■ Görev
Çalışma metnine göre Dernek Başkanı Güzelbahçe Emniyet Müdürlüğü'ne hangi sebeple gitmiştir? Bir ile üç cümle arasında açıklayınız.
== Çalışma Metni ==
Dernek Başkanımız, uğradığı hakaret ve tehditler nedeniyle şikayetçi olmak için gittiği Güzelbahçe Emniyet Müdürlüğü'nde ifade verirken, Folkart Sahibi Mesut Sancak kendisini tekrar aramış, hakaret ve tehditlerini savururken Dernek Başkanımız, telefonunun hoperlorunu açmış, polislere de olayı dinletirken bu saldırıyı kaydetmiştir.  Mesut Sancak "Konuşmaları kaydettiğini biliyorum" ifadesiyle, ağır küfür ve tehditlerini savurmayı bilerek ve isteyerek, korkusuzca, çekinmeden sürdürmüştür.
Dernek Başkanımızın "Ben sadece Allah'a güveniyorum" sözlerine dini değerlerimize de sinkaflı ifadeler sarf ederek  cevap vermiş olması , OHAL'i öne sürerek Dernek Başkanımızı hapislere attıracağını beyan  etmesi karşısında yargının nasıl işleyeceğini merakla beklemekteyiz. 
Mesut Sancak yaptığı işler hakkında kendisini eleştiren Dernek Başkanımız ve araştırmacı gazeteci Nivent Kurtuluş'u şantajcılıkla suçladı ve "Dilini koparmakla" tehdit edip, ağır hakaretler sıraladı.
İktidara yakınlığını ön plana çıkartan, hatta Sayın Cumhurbaşkanımızla akrabalığının varlığı iddiasıyla, adliyede büyük çevresi olduğu  ve her yerde sözünün  dinlendiği imajıyla etrafa korku salan bu şahsın,  geçtiğimiz aylarda, Bazı gazeteci ve işadamlarının FETÖ ilişkilerini ortaya çıkaran basın mensuplarının,  gözaltına alınmalarını sağlamak gayret gösterdiği de bilinmektedir.  FETÖ ilişkileri sorgulanan kişilerin şikayeti ile gözaltına alınan gazetecilere baskı kurmak, korkutmak gibi girişimleri kınanmış, bunun basın özgürlüğüne darbe olduğu haberleri yapılmıştı.
===
== Sağlanan Bilgiler ==
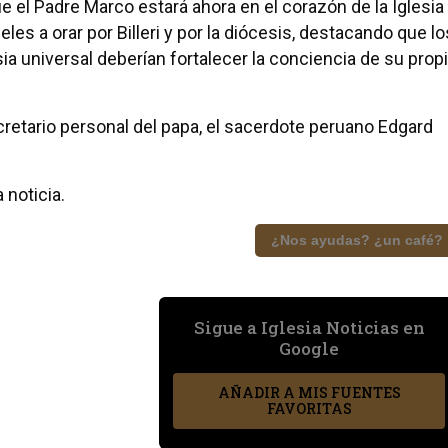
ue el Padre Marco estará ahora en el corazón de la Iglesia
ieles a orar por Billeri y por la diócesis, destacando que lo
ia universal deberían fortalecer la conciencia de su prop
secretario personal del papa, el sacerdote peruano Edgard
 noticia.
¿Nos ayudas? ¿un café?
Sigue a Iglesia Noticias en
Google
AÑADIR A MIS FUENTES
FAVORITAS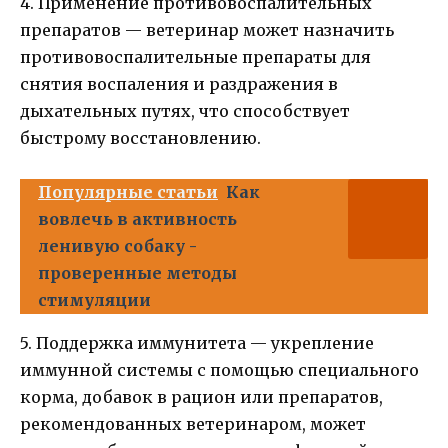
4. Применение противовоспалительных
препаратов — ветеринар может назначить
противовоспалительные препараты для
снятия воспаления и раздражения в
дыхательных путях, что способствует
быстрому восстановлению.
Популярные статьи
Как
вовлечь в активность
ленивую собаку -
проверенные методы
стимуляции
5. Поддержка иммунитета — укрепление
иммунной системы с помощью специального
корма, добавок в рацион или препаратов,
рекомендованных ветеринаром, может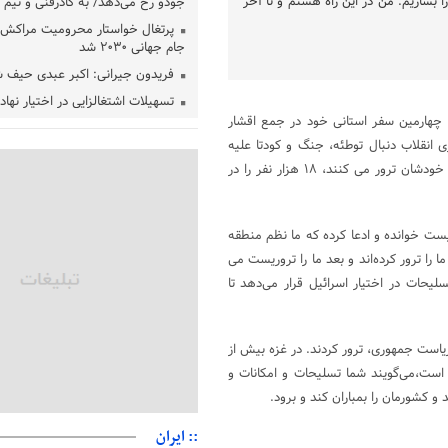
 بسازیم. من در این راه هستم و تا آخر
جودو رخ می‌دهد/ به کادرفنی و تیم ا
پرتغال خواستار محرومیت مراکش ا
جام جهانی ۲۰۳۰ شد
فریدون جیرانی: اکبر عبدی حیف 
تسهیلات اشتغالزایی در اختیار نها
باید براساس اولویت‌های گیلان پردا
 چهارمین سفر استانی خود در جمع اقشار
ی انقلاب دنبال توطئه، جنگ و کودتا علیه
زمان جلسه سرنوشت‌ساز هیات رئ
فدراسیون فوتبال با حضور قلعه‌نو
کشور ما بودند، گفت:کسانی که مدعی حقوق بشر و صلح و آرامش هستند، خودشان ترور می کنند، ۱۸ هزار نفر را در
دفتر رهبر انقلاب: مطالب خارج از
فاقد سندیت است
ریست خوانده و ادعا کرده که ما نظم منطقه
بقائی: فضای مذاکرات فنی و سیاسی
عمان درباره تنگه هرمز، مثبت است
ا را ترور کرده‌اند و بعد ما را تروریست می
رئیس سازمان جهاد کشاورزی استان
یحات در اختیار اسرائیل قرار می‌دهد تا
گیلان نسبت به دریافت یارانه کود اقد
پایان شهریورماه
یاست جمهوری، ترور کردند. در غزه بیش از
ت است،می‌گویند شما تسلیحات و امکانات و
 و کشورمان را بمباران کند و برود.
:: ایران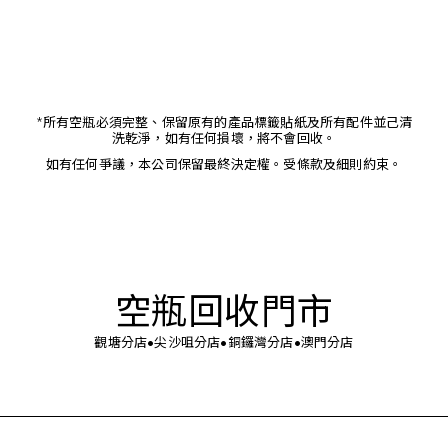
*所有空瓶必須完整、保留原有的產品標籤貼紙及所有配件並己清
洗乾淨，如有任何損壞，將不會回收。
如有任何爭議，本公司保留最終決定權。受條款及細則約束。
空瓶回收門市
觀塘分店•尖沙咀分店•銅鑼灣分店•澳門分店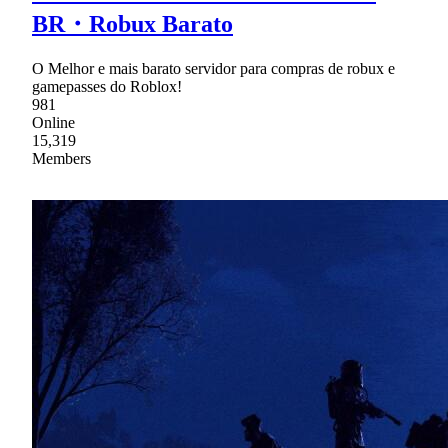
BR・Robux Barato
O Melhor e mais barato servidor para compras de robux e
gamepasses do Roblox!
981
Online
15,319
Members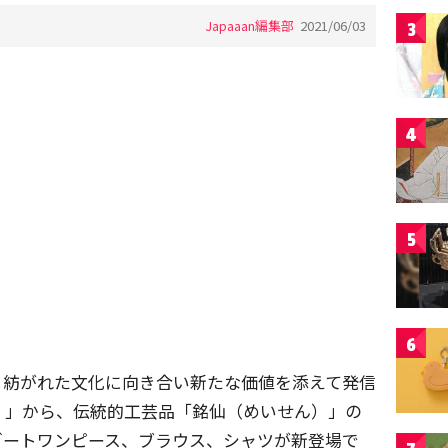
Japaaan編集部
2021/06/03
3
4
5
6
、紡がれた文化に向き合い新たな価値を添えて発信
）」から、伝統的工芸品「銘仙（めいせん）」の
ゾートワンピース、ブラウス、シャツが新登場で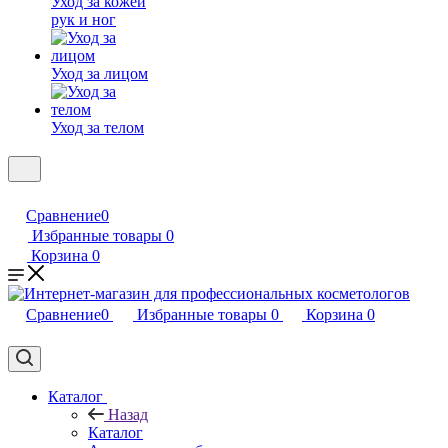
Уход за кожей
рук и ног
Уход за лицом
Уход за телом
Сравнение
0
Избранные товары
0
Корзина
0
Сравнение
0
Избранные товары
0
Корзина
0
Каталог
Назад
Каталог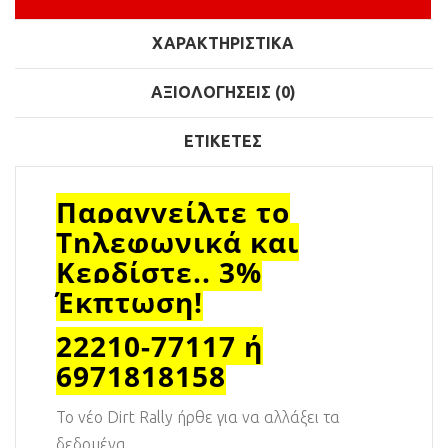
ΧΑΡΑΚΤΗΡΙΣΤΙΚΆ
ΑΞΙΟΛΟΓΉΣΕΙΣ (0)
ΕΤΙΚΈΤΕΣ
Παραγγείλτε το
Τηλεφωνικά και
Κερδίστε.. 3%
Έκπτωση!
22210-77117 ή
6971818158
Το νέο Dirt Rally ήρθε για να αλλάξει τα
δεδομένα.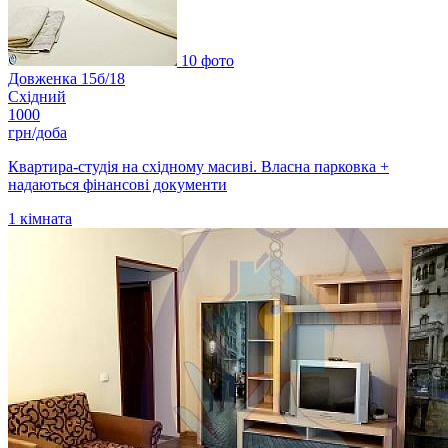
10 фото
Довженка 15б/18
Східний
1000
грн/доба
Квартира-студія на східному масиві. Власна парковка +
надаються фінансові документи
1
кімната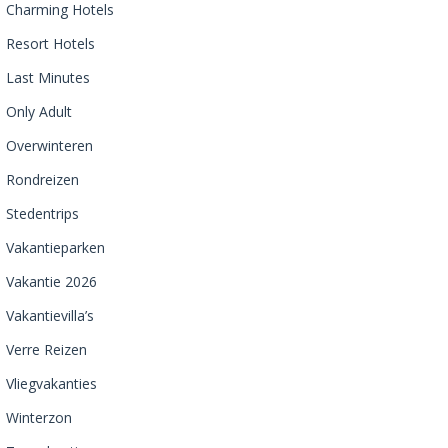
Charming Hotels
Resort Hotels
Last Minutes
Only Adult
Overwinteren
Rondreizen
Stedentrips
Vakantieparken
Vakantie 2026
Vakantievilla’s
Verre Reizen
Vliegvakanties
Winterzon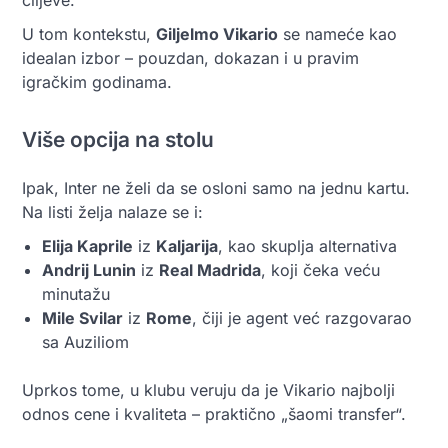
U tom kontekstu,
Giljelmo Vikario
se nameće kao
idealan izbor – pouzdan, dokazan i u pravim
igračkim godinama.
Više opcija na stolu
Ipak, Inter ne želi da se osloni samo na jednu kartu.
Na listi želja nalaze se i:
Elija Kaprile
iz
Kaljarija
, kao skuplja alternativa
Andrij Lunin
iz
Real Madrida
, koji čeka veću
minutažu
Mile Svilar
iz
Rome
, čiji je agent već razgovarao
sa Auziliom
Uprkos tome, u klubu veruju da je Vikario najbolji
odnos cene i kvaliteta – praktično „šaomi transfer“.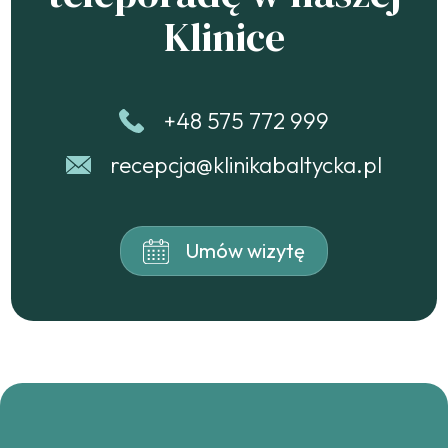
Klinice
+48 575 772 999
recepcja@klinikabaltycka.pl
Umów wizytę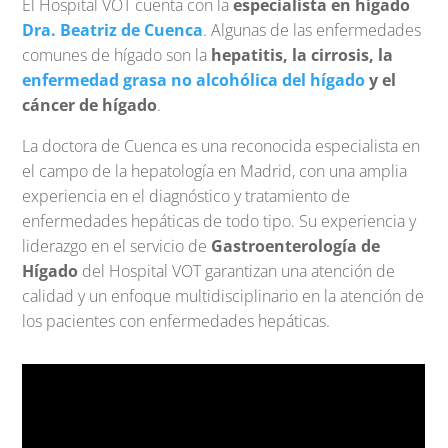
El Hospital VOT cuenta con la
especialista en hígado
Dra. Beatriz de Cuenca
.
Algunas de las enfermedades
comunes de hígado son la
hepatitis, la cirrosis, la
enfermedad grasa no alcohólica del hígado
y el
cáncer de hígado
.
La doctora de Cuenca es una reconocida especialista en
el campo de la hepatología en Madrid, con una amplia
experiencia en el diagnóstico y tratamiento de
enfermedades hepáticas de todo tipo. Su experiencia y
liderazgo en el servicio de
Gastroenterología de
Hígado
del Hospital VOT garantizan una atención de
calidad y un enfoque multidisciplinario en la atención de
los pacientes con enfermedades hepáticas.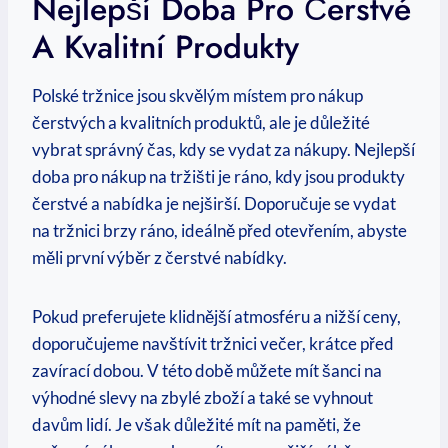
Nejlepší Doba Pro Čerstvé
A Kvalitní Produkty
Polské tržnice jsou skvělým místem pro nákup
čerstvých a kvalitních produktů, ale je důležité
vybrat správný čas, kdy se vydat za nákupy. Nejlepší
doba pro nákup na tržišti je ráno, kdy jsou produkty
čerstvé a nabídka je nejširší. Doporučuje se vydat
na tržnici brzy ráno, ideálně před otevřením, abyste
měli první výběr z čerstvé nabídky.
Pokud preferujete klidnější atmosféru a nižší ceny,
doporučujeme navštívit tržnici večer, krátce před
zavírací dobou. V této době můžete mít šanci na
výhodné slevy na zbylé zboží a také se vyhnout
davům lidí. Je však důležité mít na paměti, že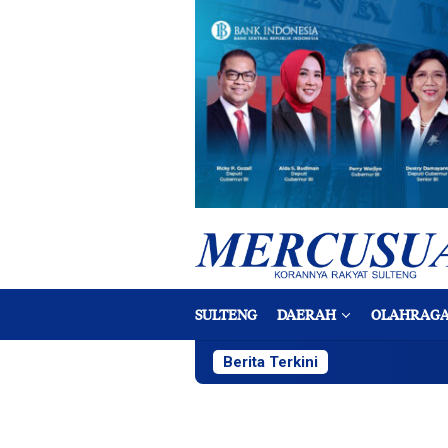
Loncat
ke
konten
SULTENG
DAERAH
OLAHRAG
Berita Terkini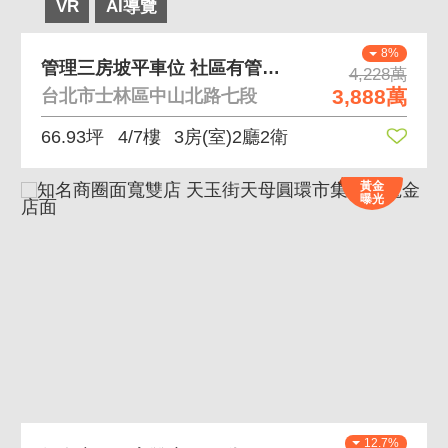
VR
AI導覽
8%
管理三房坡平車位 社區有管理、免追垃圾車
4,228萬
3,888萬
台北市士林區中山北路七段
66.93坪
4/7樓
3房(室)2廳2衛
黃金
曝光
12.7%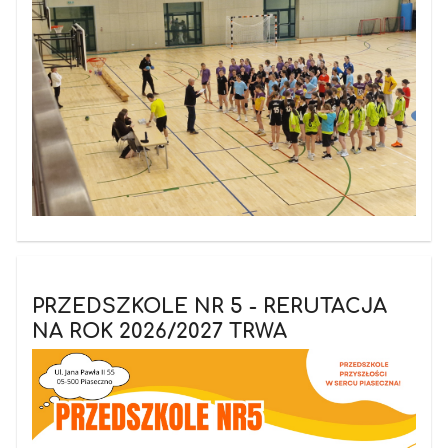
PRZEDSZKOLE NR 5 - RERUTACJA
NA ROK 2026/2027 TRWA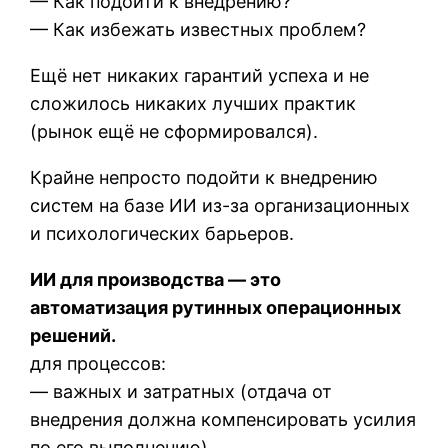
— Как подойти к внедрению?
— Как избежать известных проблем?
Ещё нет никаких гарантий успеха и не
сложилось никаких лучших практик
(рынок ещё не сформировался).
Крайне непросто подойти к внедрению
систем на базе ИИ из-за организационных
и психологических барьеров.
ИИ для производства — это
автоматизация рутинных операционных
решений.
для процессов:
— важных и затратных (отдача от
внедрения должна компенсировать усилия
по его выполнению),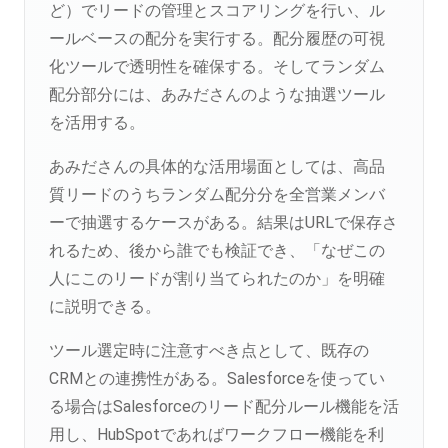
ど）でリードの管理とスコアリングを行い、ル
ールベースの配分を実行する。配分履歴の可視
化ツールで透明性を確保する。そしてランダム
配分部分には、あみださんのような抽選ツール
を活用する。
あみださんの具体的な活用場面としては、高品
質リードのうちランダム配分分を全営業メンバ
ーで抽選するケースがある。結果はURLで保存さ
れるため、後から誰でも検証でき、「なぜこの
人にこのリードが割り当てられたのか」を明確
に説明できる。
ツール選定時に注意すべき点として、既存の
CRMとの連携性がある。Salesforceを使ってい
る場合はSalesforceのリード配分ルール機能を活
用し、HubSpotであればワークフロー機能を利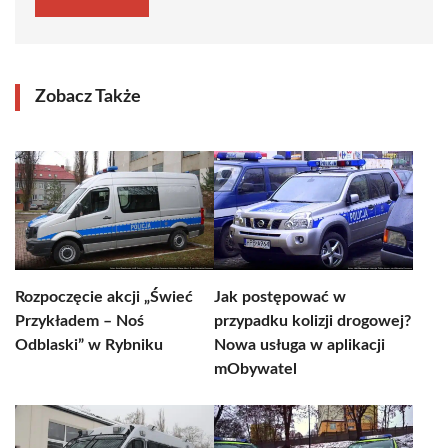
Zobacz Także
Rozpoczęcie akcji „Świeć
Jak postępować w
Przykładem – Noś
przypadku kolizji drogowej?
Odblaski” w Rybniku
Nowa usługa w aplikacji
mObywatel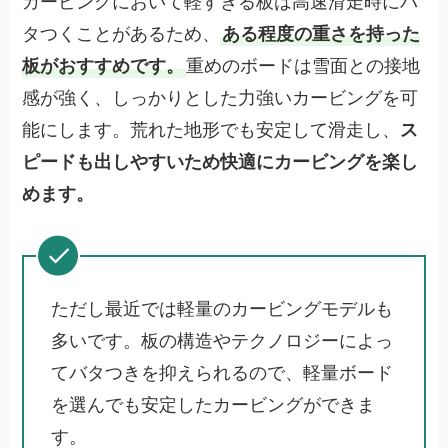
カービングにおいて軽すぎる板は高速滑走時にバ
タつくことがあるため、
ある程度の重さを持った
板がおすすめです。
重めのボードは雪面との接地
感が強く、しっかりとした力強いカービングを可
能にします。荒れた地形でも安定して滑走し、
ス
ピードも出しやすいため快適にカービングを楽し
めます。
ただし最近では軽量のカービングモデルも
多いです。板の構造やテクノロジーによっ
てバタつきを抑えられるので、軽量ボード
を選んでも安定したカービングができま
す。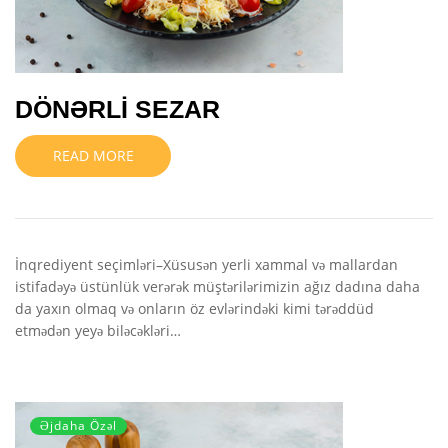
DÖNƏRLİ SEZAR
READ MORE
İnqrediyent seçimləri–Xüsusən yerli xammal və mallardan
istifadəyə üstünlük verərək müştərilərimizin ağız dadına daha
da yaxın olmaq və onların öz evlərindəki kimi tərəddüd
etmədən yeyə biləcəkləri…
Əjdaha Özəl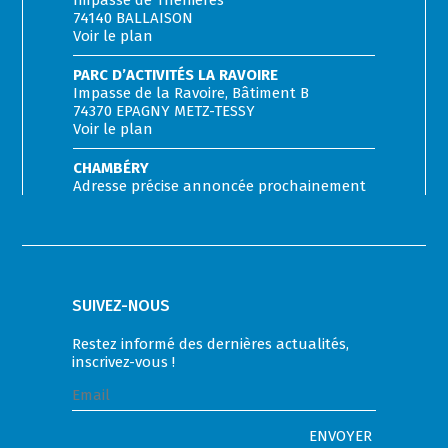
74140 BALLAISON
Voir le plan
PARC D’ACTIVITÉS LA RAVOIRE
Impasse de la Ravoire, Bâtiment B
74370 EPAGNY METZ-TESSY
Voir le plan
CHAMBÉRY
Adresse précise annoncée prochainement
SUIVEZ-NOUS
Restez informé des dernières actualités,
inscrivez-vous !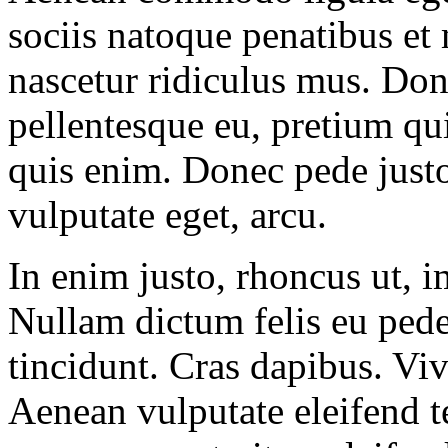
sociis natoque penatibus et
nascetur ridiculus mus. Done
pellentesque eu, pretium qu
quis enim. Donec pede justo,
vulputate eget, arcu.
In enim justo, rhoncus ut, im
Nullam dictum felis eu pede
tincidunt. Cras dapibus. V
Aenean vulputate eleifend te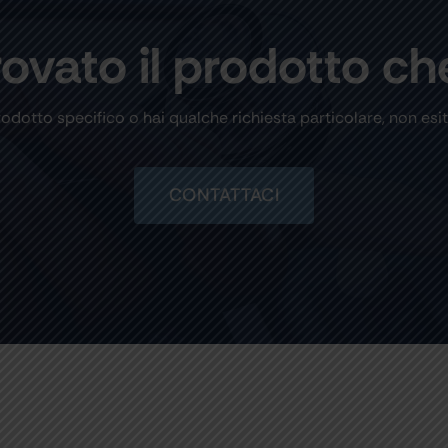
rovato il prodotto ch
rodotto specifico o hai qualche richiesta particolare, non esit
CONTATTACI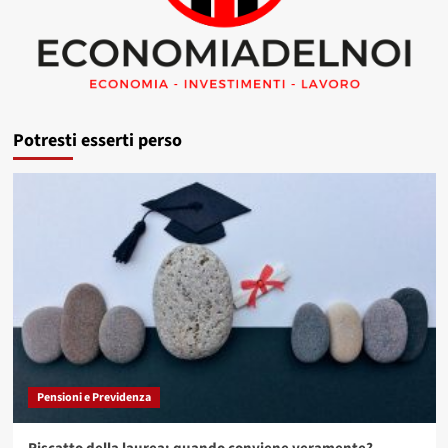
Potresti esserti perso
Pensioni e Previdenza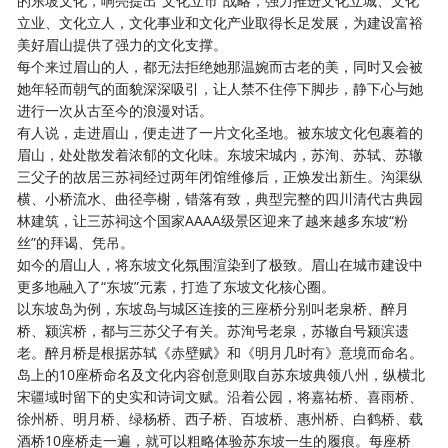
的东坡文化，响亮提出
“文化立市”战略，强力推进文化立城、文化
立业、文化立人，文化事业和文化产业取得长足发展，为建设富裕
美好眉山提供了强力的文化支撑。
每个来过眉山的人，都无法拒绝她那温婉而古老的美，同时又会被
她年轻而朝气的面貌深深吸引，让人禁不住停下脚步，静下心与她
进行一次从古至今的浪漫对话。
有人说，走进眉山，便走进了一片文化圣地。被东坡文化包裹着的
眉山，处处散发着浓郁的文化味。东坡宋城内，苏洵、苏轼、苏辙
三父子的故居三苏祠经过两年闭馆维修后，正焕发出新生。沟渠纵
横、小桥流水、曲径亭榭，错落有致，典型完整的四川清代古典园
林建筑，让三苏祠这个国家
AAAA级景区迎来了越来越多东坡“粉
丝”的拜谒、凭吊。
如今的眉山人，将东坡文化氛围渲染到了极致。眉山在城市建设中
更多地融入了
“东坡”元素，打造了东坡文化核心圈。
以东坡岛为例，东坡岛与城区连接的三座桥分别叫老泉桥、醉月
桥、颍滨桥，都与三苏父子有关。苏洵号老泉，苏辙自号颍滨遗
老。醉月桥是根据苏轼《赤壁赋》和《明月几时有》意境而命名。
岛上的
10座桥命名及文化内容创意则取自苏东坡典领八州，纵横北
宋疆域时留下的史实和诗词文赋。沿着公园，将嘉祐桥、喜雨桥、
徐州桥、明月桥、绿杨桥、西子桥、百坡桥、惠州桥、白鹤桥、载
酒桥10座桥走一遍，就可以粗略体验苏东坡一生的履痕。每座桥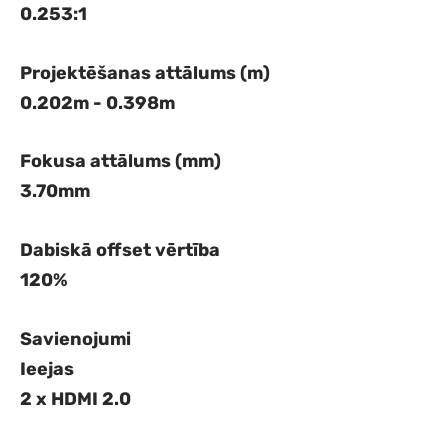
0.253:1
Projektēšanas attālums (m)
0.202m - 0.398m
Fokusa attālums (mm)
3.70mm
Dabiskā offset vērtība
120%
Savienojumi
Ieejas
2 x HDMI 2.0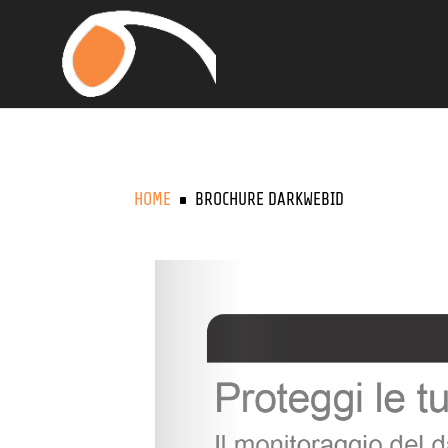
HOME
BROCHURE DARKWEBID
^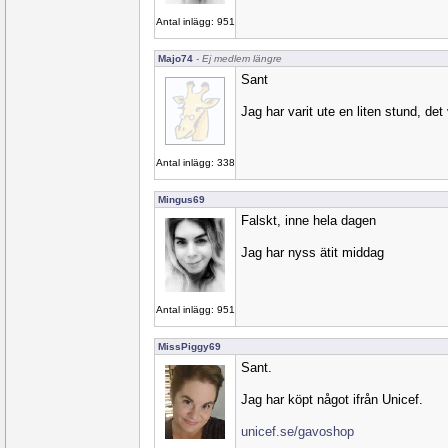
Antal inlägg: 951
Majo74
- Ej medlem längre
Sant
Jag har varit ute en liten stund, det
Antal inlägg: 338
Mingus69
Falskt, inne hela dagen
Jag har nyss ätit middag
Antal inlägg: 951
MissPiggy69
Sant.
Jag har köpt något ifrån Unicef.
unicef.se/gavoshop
===
■ Görev Çıktısı
Dernek Başkanı, uğradığı hakaret ve tehditler nedeniyle şikayetçi olmak için Güzelbahçe Emniyet Müdürlüğü'ne gitmiştir.